Simply pull out your bank statements. Those statements tell you the exact total amount you withdrew from your account last month. You’ll see a “Total Withdrawals” figure on the statement. That’s the number you are looking for. For a more detailed explanation, see my post on “How To Control Spending In Five Minutes A Month.”
Now, take what you earn and subtract what you spend. If the result is a negative number, you have to cut that amount. Simple. For example, if you earn $5,000 a month but spend, on average, $6,000 a month, it’s easy to see that you need to cut at least $1,000 from your monthly spending.
Of course, my preference is to build in a “fudge factor” as well as earmark funds for savings, so ideally you’d want to cut much more than $1,000 in our example above. But Rome wasn’t built in a day. You didn’t get into debt overnight, so give yourself a break and take it easy. One day at a time.
Neal’s Notes: Couples who are in debt face unique challenges. If that describes you, be prepared to take extra measures.
3. Damage Control
You know what you do if you are in a ditch and want to get out? Stop digging. The same can be said for people who are buried in debt. Stop creating more debt.
How do you do that? One way is to find credit card alternatives with lower interest rates (we’ll get to that below). But the all-important step is to take drastic action to cut spending. That’s why the first step was to get everyone on board with the need to solve the problem. And the second step was to determine how big the problem is. Now, it’s show time.
You must ask everyone to be part of the solution. Because when it comes to debt, if you aren’t part of the solution you really are a big part of the problem. Make cuts across the board so everyone gets to participate in the solution.
Many people look at their budget and can’t see any possible way to reduce spending. I understand that. But I also know it’s not really true. Think about how you lived when you got your first job and what it cost you to live. You probably spent less than half of what you spend now. Were you any less happy at that time than you are today? Probably not.
I know you might have more responsibilities now, and you can’t ask your husband and three kids to move into the dorms with you. But when push comes to shove, given the alternatives, you’ll find cuts to make.
But do yourself a favor. Don’t think of these spending changes as diminishing your life. Think of the actions you and your family take as ways to increase your financial freedom – because that’s exactly what they are.

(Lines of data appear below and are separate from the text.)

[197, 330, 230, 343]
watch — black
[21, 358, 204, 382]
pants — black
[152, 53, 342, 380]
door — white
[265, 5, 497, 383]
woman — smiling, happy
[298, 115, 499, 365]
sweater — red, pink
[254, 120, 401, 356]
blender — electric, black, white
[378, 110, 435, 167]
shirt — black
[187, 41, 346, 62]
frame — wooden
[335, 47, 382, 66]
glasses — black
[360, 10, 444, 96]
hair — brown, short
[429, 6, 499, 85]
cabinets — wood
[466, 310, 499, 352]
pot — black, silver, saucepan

I met a couple in their late fifties not long ago. Due to a double whammy of Jane losing her job and Bill suffering a terrible medical illness, their income dropped by over 65%. What did they do? Outside of cancelling all discretionary activities, dining out and recreation, the biggest change they made was leasing out their house. They were stuck in a large home with a large mortgage. In fact, their payments were over $4,000 a month. They were able to lease the home out for the same payment they were making. They then leased a small apartment for $1,400 a month. The kids had to change schools. Those schools were still good and safe but their lives were interrupted. No question about it.
But the family had little choice. They did what they had to do. I applaud them for taking drastic action to maintain financial stability.
Bottom line? Get commitment from everyone in your family. Once they understand the extent of the issue they’ll line up to pitch in towards the solutions you put forward.
Have you ever been faced with financial meltdowns? How far were you willing to go to get back on track?